WHAT THE EXERCISE ASKS => Transcribe the data below verbatim from the line with "right ankle: (258, 307, 19)" to the line with "left shoulder: (215, 204, 5)". Include both of those lines.
====== ENTRIES PROVIDED ======
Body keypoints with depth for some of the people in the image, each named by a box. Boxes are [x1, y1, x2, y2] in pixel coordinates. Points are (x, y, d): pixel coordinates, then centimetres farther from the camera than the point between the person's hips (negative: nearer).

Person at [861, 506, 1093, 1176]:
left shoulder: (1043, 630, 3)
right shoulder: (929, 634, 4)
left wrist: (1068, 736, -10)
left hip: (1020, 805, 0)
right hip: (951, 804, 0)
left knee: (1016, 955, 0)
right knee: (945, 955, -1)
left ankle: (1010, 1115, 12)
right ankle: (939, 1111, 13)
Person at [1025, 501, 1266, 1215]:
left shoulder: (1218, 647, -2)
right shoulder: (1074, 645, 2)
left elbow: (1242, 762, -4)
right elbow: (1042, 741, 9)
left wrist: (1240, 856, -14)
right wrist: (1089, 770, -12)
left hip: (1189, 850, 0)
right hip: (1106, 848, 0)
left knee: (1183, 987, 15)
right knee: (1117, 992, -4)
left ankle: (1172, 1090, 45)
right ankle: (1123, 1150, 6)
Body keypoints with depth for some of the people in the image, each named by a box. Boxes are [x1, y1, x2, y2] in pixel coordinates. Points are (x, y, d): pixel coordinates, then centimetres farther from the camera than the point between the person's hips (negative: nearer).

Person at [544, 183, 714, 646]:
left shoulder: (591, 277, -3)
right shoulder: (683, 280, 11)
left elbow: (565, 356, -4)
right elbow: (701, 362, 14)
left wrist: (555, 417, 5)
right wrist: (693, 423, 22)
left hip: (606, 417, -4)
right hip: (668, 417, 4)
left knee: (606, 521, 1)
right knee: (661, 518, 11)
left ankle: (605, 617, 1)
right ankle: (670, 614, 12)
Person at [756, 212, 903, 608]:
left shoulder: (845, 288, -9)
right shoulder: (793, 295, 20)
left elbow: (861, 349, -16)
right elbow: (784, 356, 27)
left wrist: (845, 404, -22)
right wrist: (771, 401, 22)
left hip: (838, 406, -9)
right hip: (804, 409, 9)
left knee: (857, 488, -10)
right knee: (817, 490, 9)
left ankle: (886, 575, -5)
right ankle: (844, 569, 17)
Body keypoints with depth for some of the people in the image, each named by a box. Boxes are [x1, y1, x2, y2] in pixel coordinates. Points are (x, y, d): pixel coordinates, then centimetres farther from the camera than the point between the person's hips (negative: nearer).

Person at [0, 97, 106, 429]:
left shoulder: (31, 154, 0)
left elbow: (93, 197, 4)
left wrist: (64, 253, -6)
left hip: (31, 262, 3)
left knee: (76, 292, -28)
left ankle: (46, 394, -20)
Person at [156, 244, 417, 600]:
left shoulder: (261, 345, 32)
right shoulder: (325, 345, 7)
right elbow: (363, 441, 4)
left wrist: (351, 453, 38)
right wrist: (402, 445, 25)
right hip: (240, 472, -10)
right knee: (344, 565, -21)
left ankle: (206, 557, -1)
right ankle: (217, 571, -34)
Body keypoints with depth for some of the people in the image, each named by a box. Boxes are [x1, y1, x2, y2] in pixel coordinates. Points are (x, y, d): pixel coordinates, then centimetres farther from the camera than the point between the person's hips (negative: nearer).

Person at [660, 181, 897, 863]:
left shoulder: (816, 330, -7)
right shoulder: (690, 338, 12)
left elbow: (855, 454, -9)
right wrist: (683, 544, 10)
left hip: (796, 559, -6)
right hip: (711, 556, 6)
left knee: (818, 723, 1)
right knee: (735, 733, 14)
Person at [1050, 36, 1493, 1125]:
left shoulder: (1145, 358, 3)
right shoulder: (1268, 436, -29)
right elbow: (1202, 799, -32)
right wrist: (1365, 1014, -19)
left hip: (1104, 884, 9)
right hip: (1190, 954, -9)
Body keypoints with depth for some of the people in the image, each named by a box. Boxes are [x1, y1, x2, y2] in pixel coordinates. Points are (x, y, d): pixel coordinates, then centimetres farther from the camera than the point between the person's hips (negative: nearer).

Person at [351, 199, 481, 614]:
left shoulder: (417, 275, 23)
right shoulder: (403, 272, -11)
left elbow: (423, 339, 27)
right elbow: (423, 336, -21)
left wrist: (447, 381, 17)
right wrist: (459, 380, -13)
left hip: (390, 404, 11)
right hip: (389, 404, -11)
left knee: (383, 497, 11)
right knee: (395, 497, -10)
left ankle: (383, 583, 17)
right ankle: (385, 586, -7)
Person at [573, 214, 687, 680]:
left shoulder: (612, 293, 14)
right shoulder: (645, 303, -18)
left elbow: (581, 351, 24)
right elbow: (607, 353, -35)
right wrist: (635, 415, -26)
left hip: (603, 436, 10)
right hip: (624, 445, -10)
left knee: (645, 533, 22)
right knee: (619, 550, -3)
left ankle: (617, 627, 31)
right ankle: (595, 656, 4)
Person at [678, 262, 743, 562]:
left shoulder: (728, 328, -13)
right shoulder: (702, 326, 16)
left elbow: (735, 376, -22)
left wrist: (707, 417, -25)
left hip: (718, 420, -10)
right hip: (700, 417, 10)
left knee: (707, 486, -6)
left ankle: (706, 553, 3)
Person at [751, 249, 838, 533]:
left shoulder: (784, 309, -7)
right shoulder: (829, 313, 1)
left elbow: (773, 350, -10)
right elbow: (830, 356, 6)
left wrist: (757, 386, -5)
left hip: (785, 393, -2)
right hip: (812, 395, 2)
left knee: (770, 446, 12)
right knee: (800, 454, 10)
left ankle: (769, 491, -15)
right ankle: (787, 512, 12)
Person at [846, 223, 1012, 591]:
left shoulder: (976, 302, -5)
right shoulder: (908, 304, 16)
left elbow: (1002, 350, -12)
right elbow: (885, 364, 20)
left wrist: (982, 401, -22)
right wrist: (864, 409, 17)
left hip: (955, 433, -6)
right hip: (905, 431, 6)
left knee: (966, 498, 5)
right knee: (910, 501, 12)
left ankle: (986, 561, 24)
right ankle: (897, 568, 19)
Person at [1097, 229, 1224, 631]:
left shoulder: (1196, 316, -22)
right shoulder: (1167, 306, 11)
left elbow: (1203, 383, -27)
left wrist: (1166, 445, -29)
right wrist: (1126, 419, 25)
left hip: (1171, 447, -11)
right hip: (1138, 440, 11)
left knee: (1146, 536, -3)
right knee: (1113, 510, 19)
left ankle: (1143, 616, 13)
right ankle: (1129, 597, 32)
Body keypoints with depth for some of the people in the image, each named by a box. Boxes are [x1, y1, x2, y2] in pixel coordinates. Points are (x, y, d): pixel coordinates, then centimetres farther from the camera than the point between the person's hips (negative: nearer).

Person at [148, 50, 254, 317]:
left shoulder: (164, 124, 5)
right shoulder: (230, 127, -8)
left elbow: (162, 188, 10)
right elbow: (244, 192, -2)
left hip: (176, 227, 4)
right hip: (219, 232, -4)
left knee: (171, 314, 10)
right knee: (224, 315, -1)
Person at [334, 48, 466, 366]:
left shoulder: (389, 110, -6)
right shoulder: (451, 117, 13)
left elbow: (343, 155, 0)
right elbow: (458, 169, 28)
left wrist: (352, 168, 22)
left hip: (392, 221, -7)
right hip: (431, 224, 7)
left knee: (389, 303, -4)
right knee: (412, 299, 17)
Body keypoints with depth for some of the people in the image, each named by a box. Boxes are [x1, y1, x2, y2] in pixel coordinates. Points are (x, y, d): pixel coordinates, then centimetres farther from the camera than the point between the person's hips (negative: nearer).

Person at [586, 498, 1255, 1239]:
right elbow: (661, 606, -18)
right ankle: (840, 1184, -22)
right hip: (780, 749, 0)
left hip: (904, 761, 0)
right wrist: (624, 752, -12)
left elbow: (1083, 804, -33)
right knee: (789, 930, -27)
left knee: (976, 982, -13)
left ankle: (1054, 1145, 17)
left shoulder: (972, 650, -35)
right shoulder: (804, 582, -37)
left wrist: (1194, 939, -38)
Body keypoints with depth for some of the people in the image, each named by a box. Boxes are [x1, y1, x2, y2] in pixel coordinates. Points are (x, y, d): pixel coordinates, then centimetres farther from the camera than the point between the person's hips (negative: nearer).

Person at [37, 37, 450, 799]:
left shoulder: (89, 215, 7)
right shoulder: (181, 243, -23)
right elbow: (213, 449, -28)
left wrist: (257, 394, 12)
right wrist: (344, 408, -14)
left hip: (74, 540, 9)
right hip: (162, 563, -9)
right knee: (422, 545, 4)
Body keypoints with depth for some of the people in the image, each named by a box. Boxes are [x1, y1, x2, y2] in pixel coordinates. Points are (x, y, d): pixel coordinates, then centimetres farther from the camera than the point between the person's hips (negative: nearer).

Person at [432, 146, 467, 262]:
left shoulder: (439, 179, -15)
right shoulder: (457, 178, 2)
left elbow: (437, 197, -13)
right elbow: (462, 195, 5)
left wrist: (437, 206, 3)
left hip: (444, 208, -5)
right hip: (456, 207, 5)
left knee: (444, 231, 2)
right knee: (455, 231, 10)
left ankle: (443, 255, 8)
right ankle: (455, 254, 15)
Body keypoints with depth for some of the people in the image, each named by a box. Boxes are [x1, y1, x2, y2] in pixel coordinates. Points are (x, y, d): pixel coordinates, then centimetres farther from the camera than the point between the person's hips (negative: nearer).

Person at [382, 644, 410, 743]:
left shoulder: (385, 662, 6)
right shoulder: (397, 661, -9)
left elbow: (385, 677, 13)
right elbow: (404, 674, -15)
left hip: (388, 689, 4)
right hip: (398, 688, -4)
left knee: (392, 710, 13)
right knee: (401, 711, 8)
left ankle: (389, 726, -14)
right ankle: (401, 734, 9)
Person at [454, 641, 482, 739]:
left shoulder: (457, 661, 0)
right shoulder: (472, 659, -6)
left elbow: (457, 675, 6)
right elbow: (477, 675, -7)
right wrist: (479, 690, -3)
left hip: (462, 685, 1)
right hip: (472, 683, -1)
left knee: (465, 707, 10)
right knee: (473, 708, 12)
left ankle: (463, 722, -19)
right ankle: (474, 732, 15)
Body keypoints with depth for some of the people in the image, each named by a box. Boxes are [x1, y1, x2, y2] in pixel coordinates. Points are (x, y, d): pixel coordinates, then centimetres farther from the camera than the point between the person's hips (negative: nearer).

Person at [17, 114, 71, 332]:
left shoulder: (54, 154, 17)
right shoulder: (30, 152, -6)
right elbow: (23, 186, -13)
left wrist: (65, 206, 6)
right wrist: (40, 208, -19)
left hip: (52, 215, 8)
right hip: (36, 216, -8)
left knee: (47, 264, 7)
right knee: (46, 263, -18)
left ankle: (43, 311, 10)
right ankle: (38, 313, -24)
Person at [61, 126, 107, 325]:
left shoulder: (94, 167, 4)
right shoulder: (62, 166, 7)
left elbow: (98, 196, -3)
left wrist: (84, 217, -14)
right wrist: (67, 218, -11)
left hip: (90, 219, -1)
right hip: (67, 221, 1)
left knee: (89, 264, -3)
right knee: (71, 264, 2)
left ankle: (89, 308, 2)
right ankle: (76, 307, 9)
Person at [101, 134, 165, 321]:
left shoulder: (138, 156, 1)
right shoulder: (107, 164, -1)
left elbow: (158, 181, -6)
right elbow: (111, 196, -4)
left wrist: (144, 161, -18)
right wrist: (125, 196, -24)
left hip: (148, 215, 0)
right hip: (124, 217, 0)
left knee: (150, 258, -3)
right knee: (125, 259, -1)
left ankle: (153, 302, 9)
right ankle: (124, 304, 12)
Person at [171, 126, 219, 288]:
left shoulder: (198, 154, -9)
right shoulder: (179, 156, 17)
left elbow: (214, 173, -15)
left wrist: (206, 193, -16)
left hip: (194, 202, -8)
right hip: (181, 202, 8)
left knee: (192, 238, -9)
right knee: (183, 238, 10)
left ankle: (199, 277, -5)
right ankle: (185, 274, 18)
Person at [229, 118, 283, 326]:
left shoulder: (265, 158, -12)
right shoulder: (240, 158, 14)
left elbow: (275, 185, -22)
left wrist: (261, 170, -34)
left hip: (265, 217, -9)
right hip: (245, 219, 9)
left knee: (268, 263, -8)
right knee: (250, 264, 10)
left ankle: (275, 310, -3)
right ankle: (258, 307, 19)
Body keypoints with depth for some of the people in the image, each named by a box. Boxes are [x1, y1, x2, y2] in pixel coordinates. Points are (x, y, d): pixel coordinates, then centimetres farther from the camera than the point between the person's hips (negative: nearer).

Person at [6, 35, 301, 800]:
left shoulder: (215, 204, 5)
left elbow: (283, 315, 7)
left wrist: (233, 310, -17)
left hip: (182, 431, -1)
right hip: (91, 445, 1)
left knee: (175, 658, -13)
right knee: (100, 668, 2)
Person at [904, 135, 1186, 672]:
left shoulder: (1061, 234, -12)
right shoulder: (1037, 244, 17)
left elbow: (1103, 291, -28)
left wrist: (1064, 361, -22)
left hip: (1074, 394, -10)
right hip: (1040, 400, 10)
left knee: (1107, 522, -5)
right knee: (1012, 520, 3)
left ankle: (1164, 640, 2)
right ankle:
======
SOLUTION FOR THIS PROBLEM =>
right ankle: (258, 307, 19)
Body keypoints with depth for some of the people in the image, each named by a box. Boxes are [x1, y1, x2, y2] in pixel coordinates. Points are (x, y, d): pixel coordinates, then centimetres farther from the camera than the point between the person's hips (negative: nearer).

Person at [6, 35, 301, 800]:
left shoulder: (215, 204, 5)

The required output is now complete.